Malgré cet avertissement, les Français comptent bien montrer leur mécontentement contre l'augmentation du prix du carburant, et globalement, contre l'augmentation du coût de la vie le samedi 17 novembre.

Les manifestants encourent de lourdes sanctions pénales

Blocage des villes, axes routiers, stations essence ou opérations escargot, les Français ont prévu de manifester de plusieurs manières samedi 17 novembre. Mais gare aux sanctions pénales qui peuvent vous coûter très cher !

Jusqu'à 15 000 euros d'amende en cas de manifestation

En cas de manifestation sur la voie publique n'ayant pas été déclarée et autorisée en préfecture, les organisateurs risqueraient jusqu'à 6 mois d'emprisonnement et 7 500 euros d'amende (1).

38 EURd'amende pour un simple manifestant

Le “simple” manifestant peut quant à lui faire l'objet d'une contravention de première classe, par "manquement aux obligations édictées par arrêté de police". Le montant de l'amende est fixé à 38 euros maximum.

Si après intervention des forces de l'ordre, les manifestants continuent volontairement à participer à l'attroupement, ils risqueraient un an d'emprisonnement et 15 000 euros d'amende (2).

Deux ans d'emprisonnement pour entrave à la circulation

Sur les axes routiers, la manifestation qui crée une entrave à la circulation est un délit.
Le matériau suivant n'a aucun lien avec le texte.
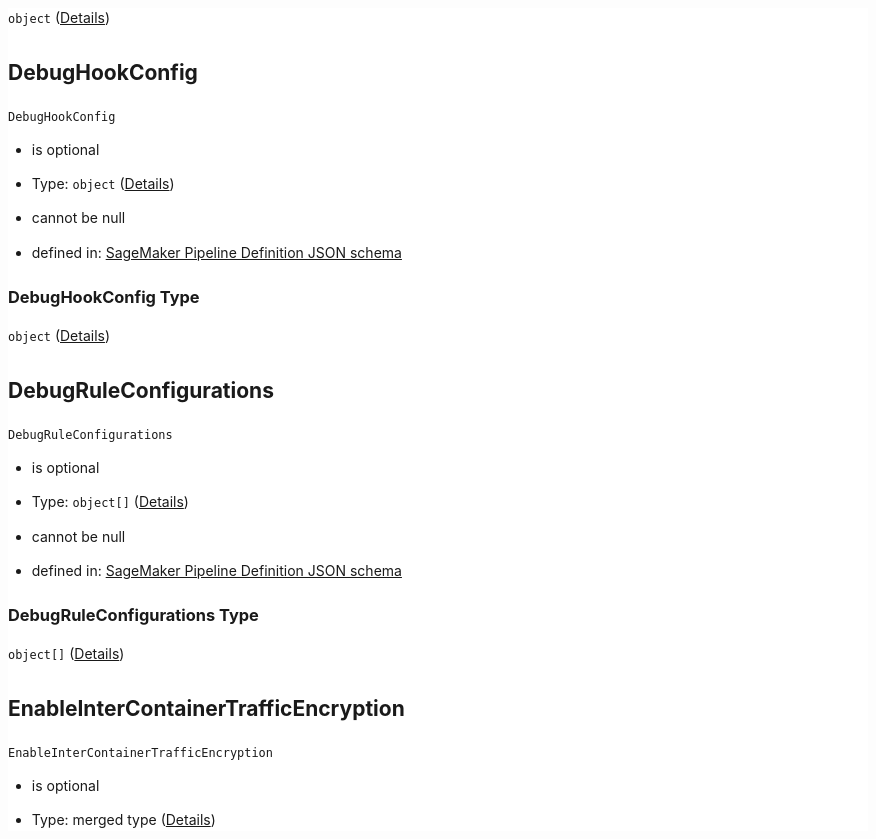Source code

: `object` ([Details](pipeline-definition-definitions-trainingstep-properties-arguments-properties-checkpointconfig.md))

## DebugHookConfig



`DebugHookConfig`

*   is optional

*   Type: `object` ([Details](pipeline-definition-definitions-trainingstep-properties-arguments-properties-debughookconfig.md))

*   cannot be null

*   defined in: [SageMaker Pipeline Definition JSON schema](pipeline-definition-definitions-trainingstep-properties-arguments-properties-debughookconfig.md "https://github.com/jerrypeng7773/sagemaker-model-building-pipeline-definition-JSON-schema/schema/#/definitions/TrainingStep/properties/Arguments/properties/DebugHookConfig")

### DebugHookConfig Type

`object` ([Details](pipeline-definition-definitions-trainingstep-properties-arguments-properties-debughookconfig.md))

## DebugRuleConfigurations



`DebugRuleConfigurations`

*   is optional

*   Type: `object[]` ([Details](pipeline-definition-definitions-trainingstep-properties-arguments-properties-debugruleconfigurations-items.md))

*   cannot be null

*   defined in: [SageMaker Pipeline Definition JSON schema](pipeline-definition-definitions-trainingstep-properties-arguments-properties-debugruleconfigurations.md "https://github.com/jerrypeng7773/sagemaker-model-building-pipeline-definition-JSON-schema/schema/#/definitions/TrainingStep/properties/Arguments/properties/DebugRuleConfigurations")

### DebugRuleConfigurations Type

`object[]` ([Details](pipeline-definition-definitions-trainingstep-properties-arguments-properties-debugruleconfigurations-items.md))

## EnableInterContainerTrafficEncryption



`EnableInterContainerTrafficEncryption`

*   is optional

*   Type: merged type ([Details](pipeline-definition-definitions-booleanargumentvalue.md))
Les automobilistes seraient ainsi passibles de deux ans d'emprisonnement et de 4 500 euros d'amende (3).

Aucune sanction pour le gilet jaune sur le tableau de bord

Malgré les rumeurs qui courent sur les réseaux sociaux, les automobilistes n'encourent aucune sanction pénale à placer leur gilet jaune de sécurité sur leur tableau de bord en signe de ralliement. Le Code de la route prévoit une amende de 45 euros uniquement si le gilet gêne le champ de vision du conducteur (4).

Un appel des autorités à déclarer les manifestations

Avant de participer au blocage, le ministre de l'Intérieur appelle les mécontents à déclarer les manifestations en préfecture, de manière à ce qu'elles puissent être encadrées.

Partout où il y aura un blocage, nous interviendrons.

Christophe Castaner

Christophe Castaner affirme que “partout où il y aura un blocage, et donc un risque pour les interventions de sécurité et aussi la libre circulation, nous interviendrons”, jusqu'à “faire dégager la route” si “nécessaire”.

Le gouvernement veut surtout éviter les risques d'accident.